• Materials provided:
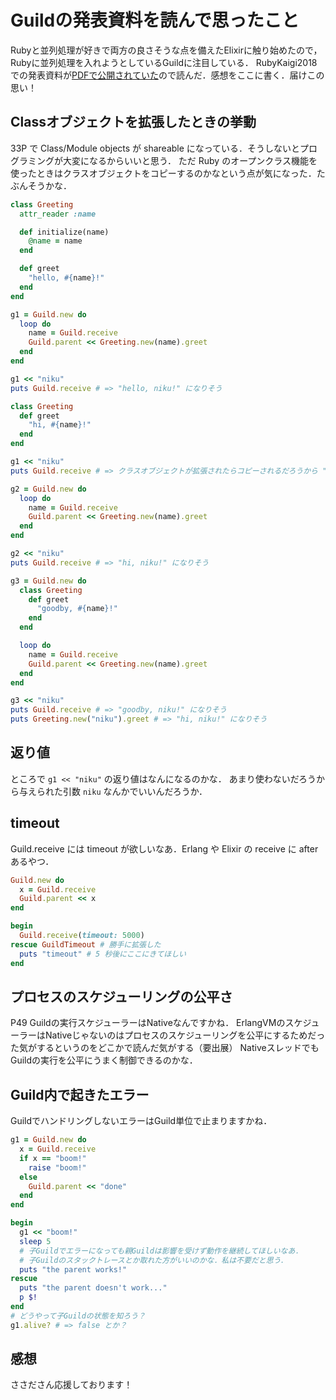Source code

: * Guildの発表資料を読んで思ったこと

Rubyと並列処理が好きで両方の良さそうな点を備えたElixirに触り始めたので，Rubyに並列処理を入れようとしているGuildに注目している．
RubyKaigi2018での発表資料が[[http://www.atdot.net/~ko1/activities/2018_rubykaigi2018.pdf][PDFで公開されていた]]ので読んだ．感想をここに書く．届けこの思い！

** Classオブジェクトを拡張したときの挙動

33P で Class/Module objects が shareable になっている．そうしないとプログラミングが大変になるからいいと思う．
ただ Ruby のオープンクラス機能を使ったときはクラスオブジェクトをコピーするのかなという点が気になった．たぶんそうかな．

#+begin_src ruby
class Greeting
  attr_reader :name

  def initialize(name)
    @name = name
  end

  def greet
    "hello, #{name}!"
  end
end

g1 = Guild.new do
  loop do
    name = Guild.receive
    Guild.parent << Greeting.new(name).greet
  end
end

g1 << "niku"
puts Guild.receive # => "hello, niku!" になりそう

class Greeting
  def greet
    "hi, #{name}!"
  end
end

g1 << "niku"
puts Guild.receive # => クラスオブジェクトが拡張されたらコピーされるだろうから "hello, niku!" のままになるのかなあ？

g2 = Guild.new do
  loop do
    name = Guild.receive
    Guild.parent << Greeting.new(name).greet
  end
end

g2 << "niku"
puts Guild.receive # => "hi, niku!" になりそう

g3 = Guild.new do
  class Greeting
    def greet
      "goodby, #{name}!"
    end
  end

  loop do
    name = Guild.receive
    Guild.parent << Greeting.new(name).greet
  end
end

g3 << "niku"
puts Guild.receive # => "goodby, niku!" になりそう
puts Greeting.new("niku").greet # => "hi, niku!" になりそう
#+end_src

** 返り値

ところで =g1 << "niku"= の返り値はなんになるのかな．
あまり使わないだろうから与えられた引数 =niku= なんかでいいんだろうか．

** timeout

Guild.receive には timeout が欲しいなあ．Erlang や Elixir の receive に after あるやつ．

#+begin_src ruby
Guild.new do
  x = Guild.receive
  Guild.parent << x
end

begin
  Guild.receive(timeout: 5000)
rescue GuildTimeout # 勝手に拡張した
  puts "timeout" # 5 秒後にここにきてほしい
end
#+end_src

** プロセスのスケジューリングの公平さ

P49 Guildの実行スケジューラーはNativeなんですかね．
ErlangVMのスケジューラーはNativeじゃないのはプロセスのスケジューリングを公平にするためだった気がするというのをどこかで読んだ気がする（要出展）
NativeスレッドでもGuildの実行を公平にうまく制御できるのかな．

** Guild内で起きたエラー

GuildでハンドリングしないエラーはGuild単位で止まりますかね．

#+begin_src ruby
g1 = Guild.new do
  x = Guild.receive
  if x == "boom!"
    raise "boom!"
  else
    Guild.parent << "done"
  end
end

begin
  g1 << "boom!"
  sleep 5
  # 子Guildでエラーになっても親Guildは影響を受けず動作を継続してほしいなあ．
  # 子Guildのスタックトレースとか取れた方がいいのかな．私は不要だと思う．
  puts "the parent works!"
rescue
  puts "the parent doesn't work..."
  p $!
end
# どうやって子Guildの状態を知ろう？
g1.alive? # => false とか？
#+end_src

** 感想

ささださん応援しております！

---

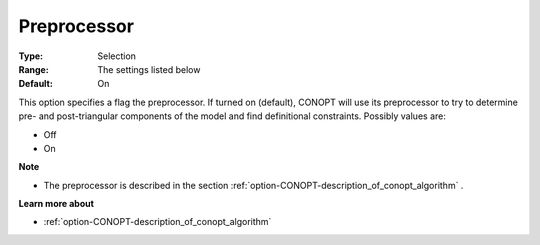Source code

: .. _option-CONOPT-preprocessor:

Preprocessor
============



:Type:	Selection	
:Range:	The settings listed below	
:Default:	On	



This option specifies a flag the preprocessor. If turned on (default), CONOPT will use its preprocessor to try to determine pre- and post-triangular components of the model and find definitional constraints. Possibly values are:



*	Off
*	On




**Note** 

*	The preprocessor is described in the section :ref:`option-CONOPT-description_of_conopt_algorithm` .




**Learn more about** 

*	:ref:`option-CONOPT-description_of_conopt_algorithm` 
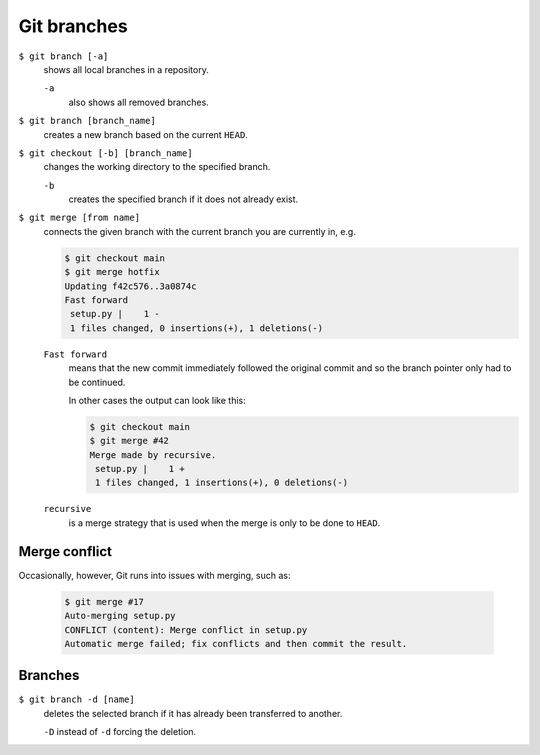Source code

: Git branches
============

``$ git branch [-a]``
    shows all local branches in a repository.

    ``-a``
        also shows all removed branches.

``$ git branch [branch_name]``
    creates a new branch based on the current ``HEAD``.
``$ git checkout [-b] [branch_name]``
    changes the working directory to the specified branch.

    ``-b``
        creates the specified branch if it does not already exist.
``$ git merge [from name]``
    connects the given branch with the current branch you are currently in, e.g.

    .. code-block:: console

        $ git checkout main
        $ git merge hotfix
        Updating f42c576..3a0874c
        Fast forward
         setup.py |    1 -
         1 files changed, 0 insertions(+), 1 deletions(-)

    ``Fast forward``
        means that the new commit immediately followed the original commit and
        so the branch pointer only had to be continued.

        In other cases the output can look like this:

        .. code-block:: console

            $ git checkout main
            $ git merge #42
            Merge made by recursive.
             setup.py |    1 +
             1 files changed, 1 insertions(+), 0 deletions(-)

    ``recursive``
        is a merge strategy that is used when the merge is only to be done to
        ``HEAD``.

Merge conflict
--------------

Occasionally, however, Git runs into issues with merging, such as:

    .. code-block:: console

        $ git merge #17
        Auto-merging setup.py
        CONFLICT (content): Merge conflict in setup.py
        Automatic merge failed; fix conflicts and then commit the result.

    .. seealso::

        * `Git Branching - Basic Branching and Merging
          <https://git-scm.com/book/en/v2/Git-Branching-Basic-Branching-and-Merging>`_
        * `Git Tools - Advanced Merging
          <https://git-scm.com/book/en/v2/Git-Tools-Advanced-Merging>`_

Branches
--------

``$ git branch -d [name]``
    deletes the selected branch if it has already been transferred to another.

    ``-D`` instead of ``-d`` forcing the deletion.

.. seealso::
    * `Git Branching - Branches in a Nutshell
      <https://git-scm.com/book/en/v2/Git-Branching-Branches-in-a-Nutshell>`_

• Work request:
Find the lines in the entries above where "commit" occurs, and copy each of them.

• Expected answer:
        means that the new commit immediately followed the original commit and
        Automatic merge failed; fix conflicts and then commit the result.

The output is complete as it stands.